_Извлеченный текст_
Расшифровывая названия приледниковых водоемов Русского Севера, Сейбутис адресует читателя и к работе Д.Д. Квасова «Позднечетвертичная история круглых озер и внутренних морей Восточной Европы» [87]. «На Русской равнине, — пишет Сейбутис, — должна находиться большая часть гидронимов Ригведы… Экологическая обусловленность миграций позднеледникового человека наталкивает на предположение, что арктические сюжеты ригведического образца должны скрываться и в фольклоре других восточных индоевропейцев, в первую очередь балтов и славян». Последние слова автора являются прямым подтверждением всего материала, в данном сборнике, всей его основной направленности. Прав автор, говоря, что «народное творчество чрезвычайно живучее и что в почти забытой литовской сказке о дочери солнца Индраи описывается ее путь в страну вечной ночи к стекольной горе — такая сказка имеет возраст не менее 11–12 тыс. лет», как считает автор.

Предполагаемая локализация ригведского гидрографического комплекса Синдху: 1) ледниковые покровы померанской (вепсовской) стадии; 2) приледниковые водоемы (по Д.Д. Квасову); 3)предполагаемый поток Синдху. Местоположение современных топонимов: 4) Индига; 5) Инта; 6) Индус; 7) Кубена; 8) Кыма

 

Закономерным в свете арктической теории является и его утверждение, что «балты и славяне, с одной стороны, и индоиранцы, с другой, наиболее близкие ветви восточных индоевропейцев… Сезонные миграции в позднеледниковье на равнинах Восточной Европы делает понятным и близкое родство литовского и санскритского языков». (Здесь нам следует вспомнить вышеприведенное указание Я. Харматты на то, что разделение предков балтов и славян произошло не позднее V тыс. до н. э.)

Статья А. Сейбутиса особенно интересна для нас еще тем, что он отразил в ней мнение двух ученых касательно проблемы начала складывания мифов Вед. Сам автор сомневается в утверждении Тилака о зарождении основ Ригведы в период последнего межледниковья, тогда как упоминаемый им А. Пошка без колебаний поддерживает этот взгляд. А. Сейбутис, говоря о веках протекания позднеледниковья и о жизни предков индоевропейцев в это время, все же склоняется к тому, что — «стройная гипотеза Тилака нуждается лишь в несущественном уточнении: в арктической ойкумене предки индоиранцев обитали не в межледниковье, а в период деградации померанской стадии последнего оледенения…». Приводимые же в Авесте описания тяжелейших явлений наступления зимних холодов, умерщвляющих все формы жизни, он объясняет началом похолодания «примерно 10,5 тыс. лет тому назад» (144,с. 103).

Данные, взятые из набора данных
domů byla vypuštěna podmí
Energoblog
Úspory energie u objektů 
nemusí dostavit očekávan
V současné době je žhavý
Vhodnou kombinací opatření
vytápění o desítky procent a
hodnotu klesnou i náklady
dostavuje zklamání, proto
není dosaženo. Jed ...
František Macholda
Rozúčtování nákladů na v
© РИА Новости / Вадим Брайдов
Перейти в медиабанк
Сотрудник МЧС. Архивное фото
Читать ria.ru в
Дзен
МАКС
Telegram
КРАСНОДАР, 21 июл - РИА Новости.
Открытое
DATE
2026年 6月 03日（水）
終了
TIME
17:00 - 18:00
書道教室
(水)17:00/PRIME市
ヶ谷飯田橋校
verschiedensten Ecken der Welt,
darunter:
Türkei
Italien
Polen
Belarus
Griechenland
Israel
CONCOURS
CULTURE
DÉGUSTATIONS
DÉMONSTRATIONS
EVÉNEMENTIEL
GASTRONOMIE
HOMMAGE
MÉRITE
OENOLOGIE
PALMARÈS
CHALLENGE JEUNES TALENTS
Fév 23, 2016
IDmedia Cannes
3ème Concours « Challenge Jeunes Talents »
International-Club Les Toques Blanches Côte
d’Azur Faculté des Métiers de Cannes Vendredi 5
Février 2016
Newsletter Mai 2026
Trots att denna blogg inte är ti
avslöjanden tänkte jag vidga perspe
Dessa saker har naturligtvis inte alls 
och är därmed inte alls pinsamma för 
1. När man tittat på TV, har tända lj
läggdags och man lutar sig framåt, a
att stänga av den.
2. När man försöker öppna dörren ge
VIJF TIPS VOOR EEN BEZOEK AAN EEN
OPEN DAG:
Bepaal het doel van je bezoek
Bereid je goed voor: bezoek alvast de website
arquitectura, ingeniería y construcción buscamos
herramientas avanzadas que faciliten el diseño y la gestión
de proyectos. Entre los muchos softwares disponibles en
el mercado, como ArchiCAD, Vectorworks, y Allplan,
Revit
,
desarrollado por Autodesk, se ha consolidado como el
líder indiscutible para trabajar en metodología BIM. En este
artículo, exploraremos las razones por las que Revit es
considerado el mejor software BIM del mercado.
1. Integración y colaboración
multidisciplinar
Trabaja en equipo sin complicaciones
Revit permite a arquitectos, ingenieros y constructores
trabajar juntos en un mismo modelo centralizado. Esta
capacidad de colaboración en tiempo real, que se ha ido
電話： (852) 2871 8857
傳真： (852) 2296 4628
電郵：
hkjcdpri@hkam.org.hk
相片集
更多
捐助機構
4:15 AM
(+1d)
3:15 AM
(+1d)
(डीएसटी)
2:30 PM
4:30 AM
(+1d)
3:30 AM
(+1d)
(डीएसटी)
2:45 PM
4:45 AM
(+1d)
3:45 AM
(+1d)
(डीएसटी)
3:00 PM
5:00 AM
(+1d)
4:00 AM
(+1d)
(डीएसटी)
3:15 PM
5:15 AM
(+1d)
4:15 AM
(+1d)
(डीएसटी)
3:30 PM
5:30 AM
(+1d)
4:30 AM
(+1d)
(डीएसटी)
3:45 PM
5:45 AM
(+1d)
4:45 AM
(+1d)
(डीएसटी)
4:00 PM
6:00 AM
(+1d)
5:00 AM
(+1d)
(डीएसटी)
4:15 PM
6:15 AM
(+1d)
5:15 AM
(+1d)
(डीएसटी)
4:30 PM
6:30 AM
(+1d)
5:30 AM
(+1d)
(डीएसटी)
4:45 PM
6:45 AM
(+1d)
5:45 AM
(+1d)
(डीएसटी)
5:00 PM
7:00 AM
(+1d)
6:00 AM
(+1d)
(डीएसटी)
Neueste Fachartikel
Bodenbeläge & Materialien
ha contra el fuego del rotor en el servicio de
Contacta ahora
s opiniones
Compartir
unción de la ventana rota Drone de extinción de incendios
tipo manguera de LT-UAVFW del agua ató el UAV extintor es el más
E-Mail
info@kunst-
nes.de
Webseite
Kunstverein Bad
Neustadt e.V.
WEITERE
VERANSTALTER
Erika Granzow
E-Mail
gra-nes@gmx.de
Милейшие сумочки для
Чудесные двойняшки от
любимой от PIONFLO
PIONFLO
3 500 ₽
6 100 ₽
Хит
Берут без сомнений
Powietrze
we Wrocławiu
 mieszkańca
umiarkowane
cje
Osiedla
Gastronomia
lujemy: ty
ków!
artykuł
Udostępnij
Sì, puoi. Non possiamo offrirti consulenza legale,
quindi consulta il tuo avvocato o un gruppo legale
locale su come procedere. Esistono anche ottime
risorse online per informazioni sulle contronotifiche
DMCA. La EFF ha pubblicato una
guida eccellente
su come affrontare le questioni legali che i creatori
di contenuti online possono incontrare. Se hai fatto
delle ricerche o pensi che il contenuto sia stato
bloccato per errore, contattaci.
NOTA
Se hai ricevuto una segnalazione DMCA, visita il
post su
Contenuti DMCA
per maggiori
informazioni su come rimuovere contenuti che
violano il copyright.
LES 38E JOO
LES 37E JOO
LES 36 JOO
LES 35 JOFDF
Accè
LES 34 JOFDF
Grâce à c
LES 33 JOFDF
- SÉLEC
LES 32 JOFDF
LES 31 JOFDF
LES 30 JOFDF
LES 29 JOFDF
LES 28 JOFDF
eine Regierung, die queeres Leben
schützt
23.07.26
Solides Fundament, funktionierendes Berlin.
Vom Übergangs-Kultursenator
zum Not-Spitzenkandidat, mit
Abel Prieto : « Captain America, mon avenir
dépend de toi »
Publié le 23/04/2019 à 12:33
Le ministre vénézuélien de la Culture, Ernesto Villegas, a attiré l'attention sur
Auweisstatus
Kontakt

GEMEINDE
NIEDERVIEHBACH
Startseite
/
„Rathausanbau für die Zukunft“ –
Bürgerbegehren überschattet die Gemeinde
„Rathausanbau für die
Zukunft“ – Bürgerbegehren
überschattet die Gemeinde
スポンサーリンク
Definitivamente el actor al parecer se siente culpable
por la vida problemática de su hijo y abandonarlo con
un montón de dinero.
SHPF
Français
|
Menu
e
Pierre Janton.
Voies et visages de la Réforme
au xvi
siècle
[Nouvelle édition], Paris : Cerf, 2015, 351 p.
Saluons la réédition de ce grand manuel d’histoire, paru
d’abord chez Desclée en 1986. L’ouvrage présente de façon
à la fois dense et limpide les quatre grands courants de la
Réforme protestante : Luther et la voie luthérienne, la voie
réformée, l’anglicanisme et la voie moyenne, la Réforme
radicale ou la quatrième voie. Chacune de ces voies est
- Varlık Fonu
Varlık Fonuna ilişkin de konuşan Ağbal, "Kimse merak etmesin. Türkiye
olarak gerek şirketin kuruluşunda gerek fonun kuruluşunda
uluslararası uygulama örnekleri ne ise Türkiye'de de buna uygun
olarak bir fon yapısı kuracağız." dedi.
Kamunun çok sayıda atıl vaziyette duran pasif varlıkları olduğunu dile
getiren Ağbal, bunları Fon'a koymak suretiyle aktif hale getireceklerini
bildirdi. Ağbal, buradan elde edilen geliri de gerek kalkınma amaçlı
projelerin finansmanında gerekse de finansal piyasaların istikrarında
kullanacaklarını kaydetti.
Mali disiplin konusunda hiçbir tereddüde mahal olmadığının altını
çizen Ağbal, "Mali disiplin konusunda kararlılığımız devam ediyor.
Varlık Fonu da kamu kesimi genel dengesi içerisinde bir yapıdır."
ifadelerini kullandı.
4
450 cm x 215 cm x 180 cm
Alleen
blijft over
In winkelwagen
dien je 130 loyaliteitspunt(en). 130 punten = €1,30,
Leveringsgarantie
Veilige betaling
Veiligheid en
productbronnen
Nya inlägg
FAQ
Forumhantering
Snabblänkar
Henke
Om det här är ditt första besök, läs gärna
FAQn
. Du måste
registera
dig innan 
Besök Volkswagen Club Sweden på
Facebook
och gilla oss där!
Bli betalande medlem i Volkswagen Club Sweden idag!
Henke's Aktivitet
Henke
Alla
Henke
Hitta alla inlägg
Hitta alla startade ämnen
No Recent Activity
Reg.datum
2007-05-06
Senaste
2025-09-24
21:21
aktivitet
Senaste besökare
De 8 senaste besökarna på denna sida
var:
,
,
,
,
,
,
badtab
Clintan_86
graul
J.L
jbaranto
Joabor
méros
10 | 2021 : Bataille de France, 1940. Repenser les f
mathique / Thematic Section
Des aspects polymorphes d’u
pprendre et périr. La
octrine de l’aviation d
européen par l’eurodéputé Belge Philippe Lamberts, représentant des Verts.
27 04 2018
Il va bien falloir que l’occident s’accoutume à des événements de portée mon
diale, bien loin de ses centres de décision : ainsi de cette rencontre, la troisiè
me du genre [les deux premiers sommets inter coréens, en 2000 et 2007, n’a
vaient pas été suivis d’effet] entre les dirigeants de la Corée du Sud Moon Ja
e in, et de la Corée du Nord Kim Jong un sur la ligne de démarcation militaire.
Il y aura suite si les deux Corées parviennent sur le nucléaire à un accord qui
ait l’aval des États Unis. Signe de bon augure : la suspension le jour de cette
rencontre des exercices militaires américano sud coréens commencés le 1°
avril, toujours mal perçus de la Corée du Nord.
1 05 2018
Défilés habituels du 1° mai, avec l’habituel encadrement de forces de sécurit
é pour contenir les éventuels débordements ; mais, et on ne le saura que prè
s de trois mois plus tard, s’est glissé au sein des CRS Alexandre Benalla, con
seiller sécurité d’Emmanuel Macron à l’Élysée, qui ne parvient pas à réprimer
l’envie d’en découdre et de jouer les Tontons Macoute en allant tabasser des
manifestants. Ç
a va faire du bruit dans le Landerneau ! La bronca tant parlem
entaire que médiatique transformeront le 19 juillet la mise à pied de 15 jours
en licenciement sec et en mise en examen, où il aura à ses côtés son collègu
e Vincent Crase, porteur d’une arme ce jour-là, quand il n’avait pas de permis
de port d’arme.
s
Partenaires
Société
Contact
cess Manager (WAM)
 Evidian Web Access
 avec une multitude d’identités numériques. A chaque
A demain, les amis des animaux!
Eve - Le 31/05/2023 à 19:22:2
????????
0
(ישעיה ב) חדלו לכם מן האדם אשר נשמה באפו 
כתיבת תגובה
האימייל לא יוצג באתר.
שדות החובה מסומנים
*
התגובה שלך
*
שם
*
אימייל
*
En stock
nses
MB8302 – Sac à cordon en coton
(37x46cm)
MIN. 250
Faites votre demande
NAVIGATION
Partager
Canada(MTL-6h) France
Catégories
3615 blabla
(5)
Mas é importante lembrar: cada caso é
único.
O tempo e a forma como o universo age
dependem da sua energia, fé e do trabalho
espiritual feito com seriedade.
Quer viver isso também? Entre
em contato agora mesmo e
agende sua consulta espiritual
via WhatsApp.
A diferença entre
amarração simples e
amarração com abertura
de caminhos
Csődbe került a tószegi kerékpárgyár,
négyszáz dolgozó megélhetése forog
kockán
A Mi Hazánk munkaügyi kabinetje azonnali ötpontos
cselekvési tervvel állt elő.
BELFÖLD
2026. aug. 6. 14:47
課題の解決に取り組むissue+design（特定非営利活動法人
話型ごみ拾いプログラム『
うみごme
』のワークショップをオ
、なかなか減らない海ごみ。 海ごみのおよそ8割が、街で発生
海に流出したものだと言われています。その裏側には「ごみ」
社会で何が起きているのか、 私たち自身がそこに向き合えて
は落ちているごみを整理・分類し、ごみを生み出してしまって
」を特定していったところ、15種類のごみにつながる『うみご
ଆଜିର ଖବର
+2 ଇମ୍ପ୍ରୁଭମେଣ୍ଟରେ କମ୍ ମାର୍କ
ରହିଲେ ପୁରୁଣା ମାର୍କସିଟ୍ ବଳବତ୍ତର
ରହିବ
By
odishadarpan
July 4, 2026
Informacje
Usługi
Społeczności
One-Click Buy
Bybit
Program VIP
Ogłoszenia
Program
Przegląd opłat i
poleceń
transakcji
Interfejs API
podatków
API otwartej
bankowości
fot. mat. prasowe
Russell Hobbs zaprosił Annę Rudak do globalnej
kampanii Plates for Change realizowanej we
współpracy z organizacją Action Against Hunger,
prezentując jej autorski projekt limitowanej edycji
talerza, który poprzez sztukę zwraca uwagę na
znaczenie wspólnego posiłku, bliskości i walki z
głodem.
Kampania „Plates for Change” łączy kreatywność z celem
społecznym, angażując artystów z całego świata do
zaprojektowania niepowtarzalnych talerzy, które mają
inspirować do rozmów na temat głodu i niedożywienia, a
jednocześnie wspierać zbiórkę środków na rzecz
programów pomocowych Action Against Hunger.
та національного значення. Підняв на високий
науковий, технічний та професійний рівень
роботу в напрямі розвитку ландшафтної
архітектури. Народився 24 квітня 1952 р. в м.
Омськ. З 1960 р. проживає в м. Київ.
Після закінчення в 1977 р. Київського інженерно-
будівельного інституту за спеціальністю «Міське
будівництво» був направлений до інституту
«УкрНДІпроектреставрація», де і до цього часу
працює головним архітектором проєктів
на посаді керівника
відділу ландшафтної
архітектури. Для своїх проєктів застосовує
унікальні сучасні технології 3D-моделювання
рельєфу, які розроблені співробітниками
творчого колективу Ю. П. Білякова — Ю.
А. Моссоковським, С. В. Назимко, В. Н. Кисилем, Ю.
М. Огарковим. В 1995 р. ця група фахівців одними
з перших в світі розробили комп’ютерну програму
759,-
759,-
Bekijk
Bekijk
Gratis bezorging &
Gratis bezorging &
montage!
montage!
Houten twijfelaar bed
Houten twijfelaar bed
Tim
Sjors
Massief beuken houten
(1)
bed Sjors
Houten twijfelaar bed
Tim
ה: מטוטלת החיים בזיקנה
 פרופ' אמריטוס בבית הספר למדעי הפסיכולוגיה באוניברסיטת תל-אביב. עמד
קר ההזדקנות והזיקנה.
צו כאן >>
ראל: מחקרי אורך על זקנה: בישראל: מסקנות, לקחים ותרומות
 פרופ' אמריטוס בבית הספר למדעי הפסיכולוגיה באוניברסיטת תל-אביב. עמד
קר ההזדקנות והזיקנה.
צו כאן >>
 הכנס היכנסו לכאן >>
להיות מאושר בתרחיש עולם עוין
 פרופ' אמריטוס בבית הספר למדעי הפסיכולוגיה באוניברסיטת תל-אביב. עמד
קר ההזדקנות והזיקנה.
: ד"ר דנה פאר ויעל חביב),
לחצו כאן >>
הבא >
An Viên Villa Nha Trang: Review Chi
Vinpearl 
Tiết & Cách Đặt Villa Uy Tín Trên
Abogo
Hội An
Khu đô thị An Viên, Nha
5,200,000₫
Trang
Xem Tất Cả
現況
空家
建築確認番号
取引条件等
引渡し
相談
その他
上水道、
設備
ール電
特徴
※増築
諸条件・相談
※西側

_Задания для выполнения_
a) Каков, согласно извлеченному тексту, возраст литовской сказки о дочери солнца Индраи?
b) Воспроизведите фрагмент извлеченного текста от слов «Предполагаемая локализация ригведского» до слов «тыс. до н. э.)» включительно.

_Результаты выполнения_
a) Не менее 11–12 тыс. лет.

b)
Предполагаемая локализация ригведского гидрографического комплекса Синдху: 1) ледниковые покровы померанской (вепсовской) стадии; 2) приледниковые водоемы (по Д.Д. Квасову); 3)предполагаемый поток Синдху. Местоположение современных топонимов: 4) Индига; 5) Инта; 6) Индус; 7) Кубена; 8) Кыма

 

Закономерным в свете арктической теории является и его утверждение, что «балты и славяне, с одной стороны, и индоиранцы, с другой, наиболее близкие ветви восточных индоевропейцев… Сезонные миграции в позднеледниковье на равнинах Восточной Европы делает понятным и близкое родство литовского и санскритского языков». (Здесь нам следует вспомнить вышеприведенное указание Я. Харматты на то, что разделение предков балтов и славян произошло не позднее V тыс. до н. э.)